Montsec and Vimy Monuments: Poignant Remembrances
Maybe it was because France doesn’t have a Basel (where autobahns are devoured then regurgitated up into endless strands of tunnels, overpasses, bypasses and detours), or maybe it was because it was familiar. Then again, maybe it was because it was the last stepping-stone before going home, or maybe it was because the countryside began to overwhelm the view once again. Whatever it was, my partner and I wanted to kiss the earth within metres of crossing into France from Switzerland.
Le Clos Mirabelle
We waited until Commercy, or to be more exact, Woinville – a village 10 kms deeper into rural France – to get out of the car to do this however.
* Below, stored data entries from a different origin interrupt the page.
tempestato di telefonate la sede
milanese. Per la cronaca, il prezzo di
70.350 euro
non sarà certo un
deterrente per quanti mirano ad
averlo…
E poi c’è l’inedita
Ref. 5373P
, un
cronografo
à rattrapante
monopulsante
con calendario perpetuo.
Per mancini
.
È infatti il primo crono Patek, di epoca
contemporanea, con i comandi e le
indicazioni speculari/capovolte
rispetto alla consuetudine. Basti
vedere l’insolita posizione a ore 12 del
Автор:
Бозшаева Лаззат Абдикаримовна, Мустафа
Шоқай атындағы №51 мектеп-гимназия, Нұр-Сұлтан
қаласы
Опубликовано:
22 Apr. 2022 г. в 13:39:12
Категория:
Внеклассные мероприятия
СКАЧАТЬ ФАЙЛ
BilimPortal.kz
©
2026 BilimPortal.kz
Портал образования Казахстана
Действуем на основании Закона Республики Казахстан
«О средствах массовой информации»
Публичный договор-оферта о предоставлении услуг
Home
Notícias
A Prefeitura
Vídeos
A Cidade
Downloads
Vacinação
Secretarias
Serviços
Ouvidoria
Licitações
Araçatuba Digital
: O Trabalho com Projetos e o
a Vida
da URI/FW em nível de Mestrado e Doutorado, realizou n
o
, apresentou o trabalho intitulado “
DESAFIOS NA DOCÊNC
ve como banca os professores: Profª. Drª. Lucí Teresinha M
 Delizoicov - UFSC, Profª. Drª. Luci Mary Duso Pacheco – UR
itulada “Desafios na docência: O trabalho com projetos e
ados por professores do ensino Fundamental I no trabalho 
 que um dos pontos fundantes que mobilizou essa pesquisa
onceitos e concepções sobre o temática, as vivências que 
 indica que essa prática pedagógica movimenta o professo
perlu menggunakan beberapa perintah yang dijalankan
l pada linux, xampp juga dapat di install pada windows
At a four-cornered village with a dominating church and a 200-year-old chateau with sweeping lawn and gardens and large pink floral rooms that overlooked a carriage house and fields stretching to a green and forested horizon. If checking into this chateau (Le Clos Mirabelle) wasn’t enough to convince us that we had found paradise, the Michelin-rated restaurant and meal in nearby village that night, the non-juried opportunity to speak French with the proprietor, and the discovery of the history that the area had overcome, did.
Montsec, Meuse
A hilltop alit with what looked like a Roman temple first alerted us to what may have been the reality of these green fields 100 years ago – namely, a World War I battle site. A trip to the temple the next morning confirmed this: it was a monument/shrine (Delphi-like in design) erected by the U.S. Government to honour those 550,000 soldiers who had fought to liberate France and undo Germany’s hold of the eastern frontier of France in the last months of the First World War. It became an area once again snared by war and artillery during the Second World War. How humbling to realize we were in the heart of the Verdun area and the most intense fighting of World War II.
Vimy Ridge
And, four hours later, we were in The Somme, heart of the most intense battle arenas of World War I in north-east France. Here the largest monument in the area – on Vimy Ridge – stands to honour the Canadians who had died to help liberate France one hundred years ago. Spacious, spare, the site is now a green haven for sheep, silence, and here and there clusters of wide-ranging admirers; joggers, veterans, historians, nationalists and somber groups of visiting European schoolchildren. An oasis in the middle of a busy corner in France, visitors to the site travel kilometres through quiet forests and tree-lined avenues before reaching the commemorative sites in Vimy – the memorial, the gravesites, the visitor’s centre, the trenches and tunnels.
Vimy Monument and Surroundings
The memorial is strikingly large and luminescent and its statues somehow catholic in style and themes (one named, for instance, “The Sorrow of Sacrifice”). A spirit of sobriety and reflectiveness pervades all of the sites, from the beautifully maintained cemetery with its rows of white crosses in furrows of flowers, to the Visitor’s Information Centre (true to its name – no Cokes and souvenirs here!) and steps beyond, to the remnants of each forces’ trenches – metres and craters apart – and the warren of underground tunnels that had served them. Descending into these tunnels, one can feel the tensions, the deprivations, and ultimately, the esprit du corps that had underlain life in this pre-Vimy front.
One leaves Vimy with increased abhorrence for those who had started the war, and immeasurable awe for the people who had done their bidding.